** RECORDS PROVIDED follows **
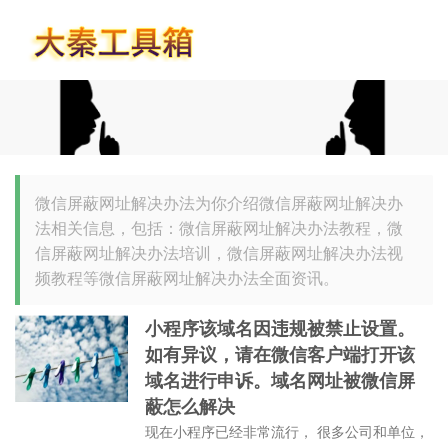
首页
微信屏蔽网址解决办法为你介绍微信屏蔽网址解决办
法相关信息，包括：微信屏蔽网址解决办法教程，微
信屏蔽网址解决办法培训，微信屏蔽网址解决办法视
频教程等微信屏蔽网址解决办法全面资讯。
小程序该域名因违规被禁止设置。
如有异议，请在微信客户端打开该
域名进行申诉。域名网址被微信屏
蔽怎么解决
现在小程序已经非常流行， 很多公司和单位，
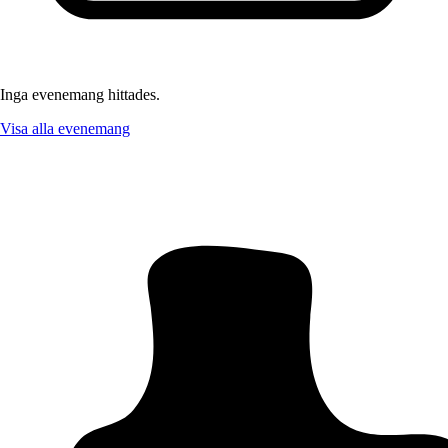
Inga evenemang hittades.
Visa alla evenemang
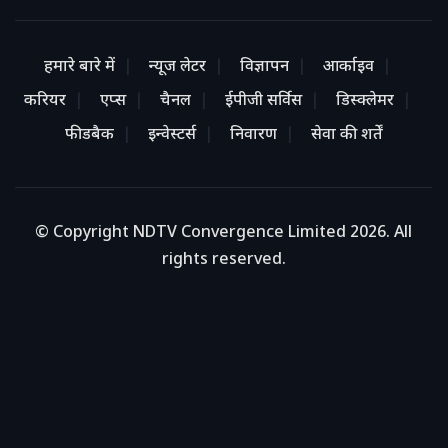
हमारे बारे में
न्यूज लेटर
विज्ञापन
आर्काइव
करियर
एप्स
चैनल
ईपीजी सर्विस
डिस्क्लेमर
फीडबैक
इन्वेस्टर्स
निवारण
सेवा की शर्तें
© Copyright NDTV Convergence Limited 2026. All
rights reserved.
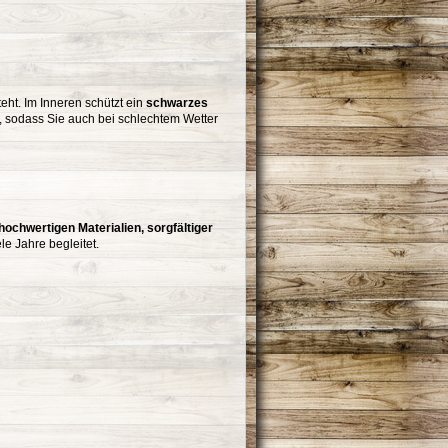
eht. Im Inneren schützt ein
schwarzes
, sodass Sie auch bei schlechtem Wetter
hochwertigen Materialien, sorgfältiger
le Jahre begleitet.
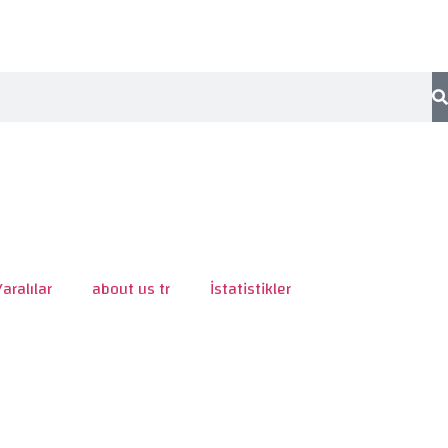
Yaralılar
about us tr
İstatistikler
** End of RECORDS PROVIDED **
**WORK ITEM:**
From the records above, copy each line where the word "evenemang" can be found.

**WRITTEN RESPONSE:**
Inga evenemang hittades.
Visa alla evenemang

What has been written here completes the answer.